Opposition parties have called on the government to use its powers to force St. Vincent’s Holdings to sell the site for the new hospital, keeping it in public ownership. Roisin Shortall, leader of the Social Democratic party and a member of parliament’s health committee, said no decision should be taken before parliament had had a chance to examine the deal.

“We have seen, with the reported imminent annulment of Roe v. Wade in the United States, that rights, once secured, must continue to be fought for and defended,” Ms. Shortall said in a statement. “We don’t want to see a similar decline in the reproductive rights of Irish women sneaking in as a result of this government decision.”

Dr Peter Boylan, a former master, or senior doctor, at the National Maternity Hospital, said it was unclear who had appointed the board and shareholders of the new holding company, in which the Irish state has no representation. He pointed to a clause in the financial documents of St. Vincent’s Holdings that states its directors “would pledge to uphold the vision and values ​​of Mary Aikenhead,” who founded the Religious Sisters of Charity in 1815.

Dr Boylan said he believed the pause in decision was a “golden opportunity” for the Irish government to take full ownership of the proposed site and maintain the independence of the existing maternity hospital: “The current state of the National Maternity The hospital has worked very well for over a hundred years, so why not keep it?

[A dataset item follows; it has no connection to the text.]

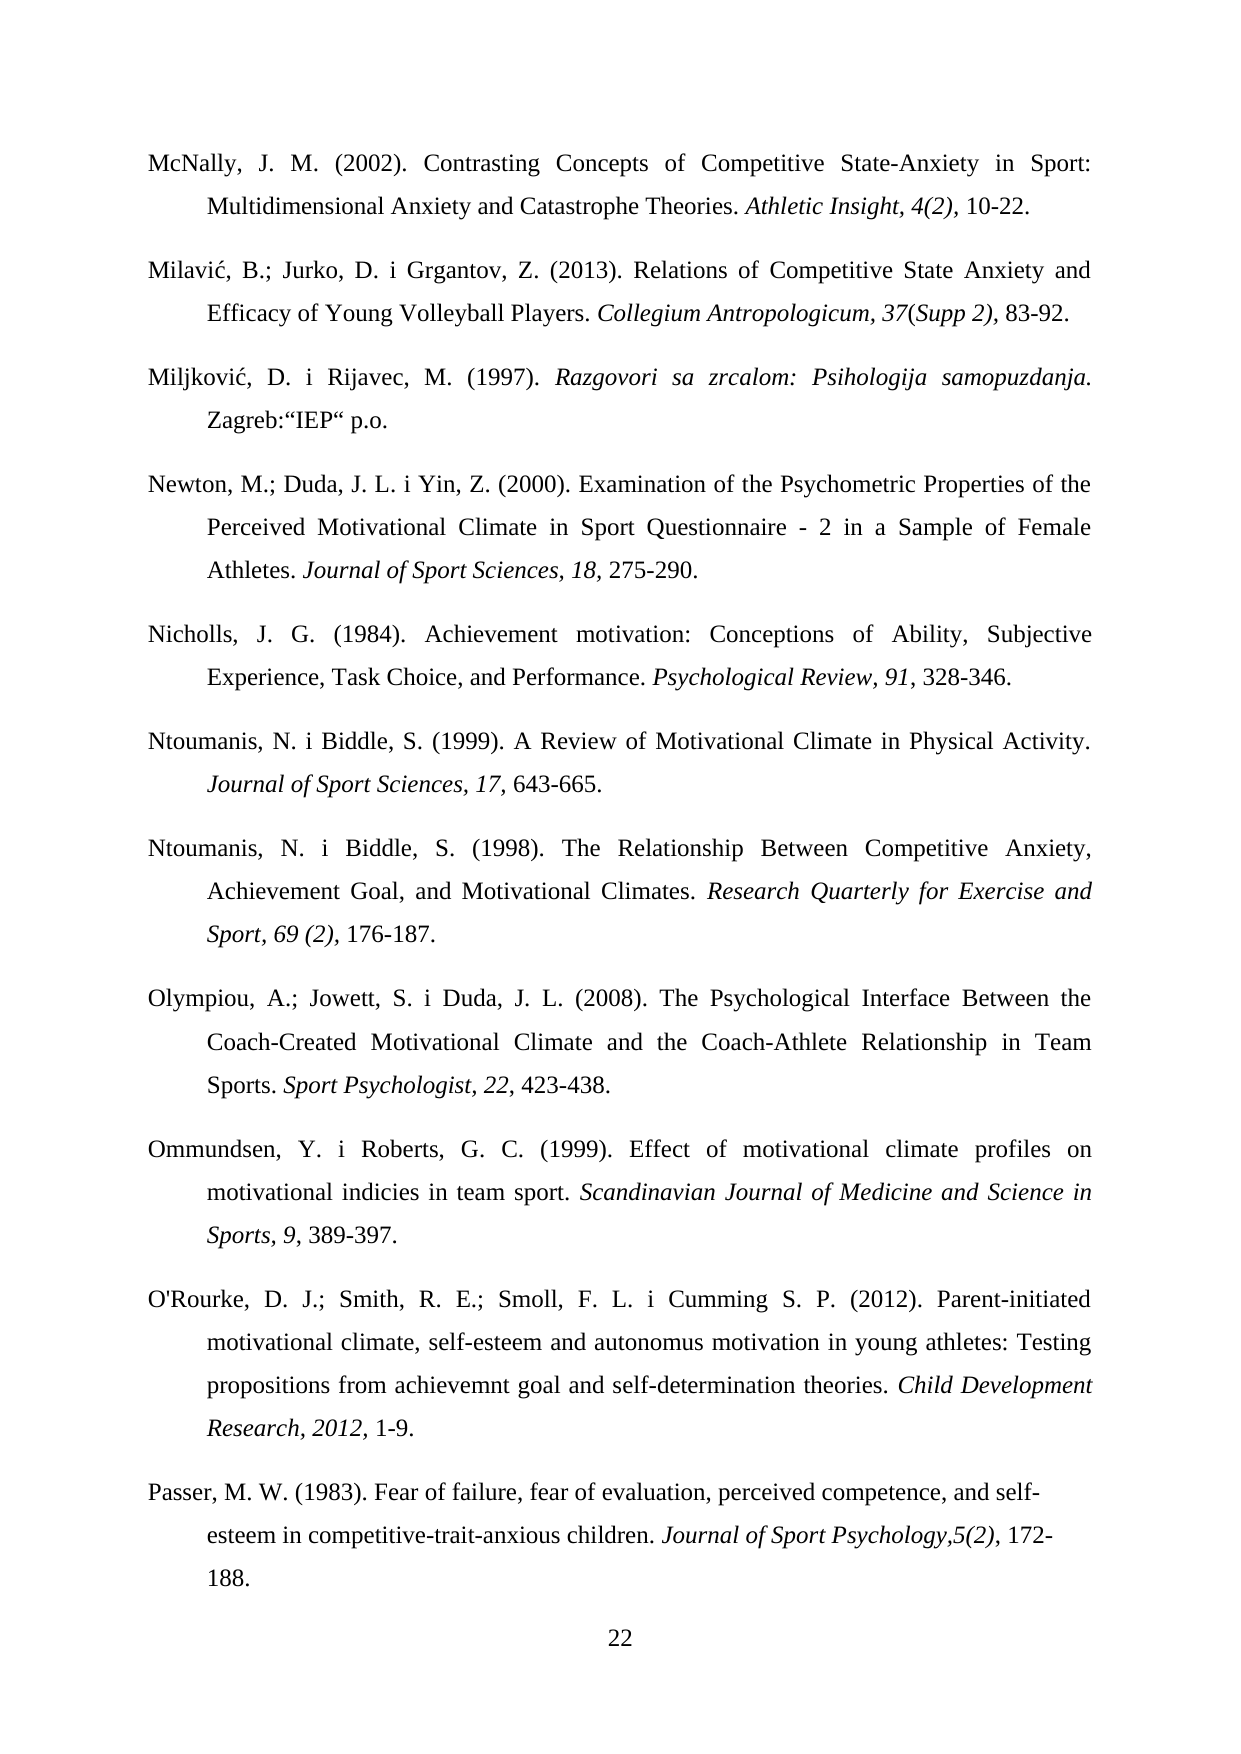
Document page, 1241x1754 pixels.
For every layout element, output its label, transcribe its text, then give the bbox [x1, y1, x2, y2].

The chief physician of the National Maternity Hospital, Dr. Shane Higgins, said in an interview that the corporate structure of the new merged hospital would protect the clinical independence of the maternity hospital. He said there was an urgent need to relocate it from its current site in the city center, which is now over a century old and too small for its purpose.

“I think there are people, commentators, who don’t have a full understanding of what is being proposed and the importance of this agreement for future generations,” said Dr. Higgins. “If this project is not carried out, it will be another 20 years before a new national maternity hospital is built, and the state is asking for it. I think it’s time to move on and build this hospital.”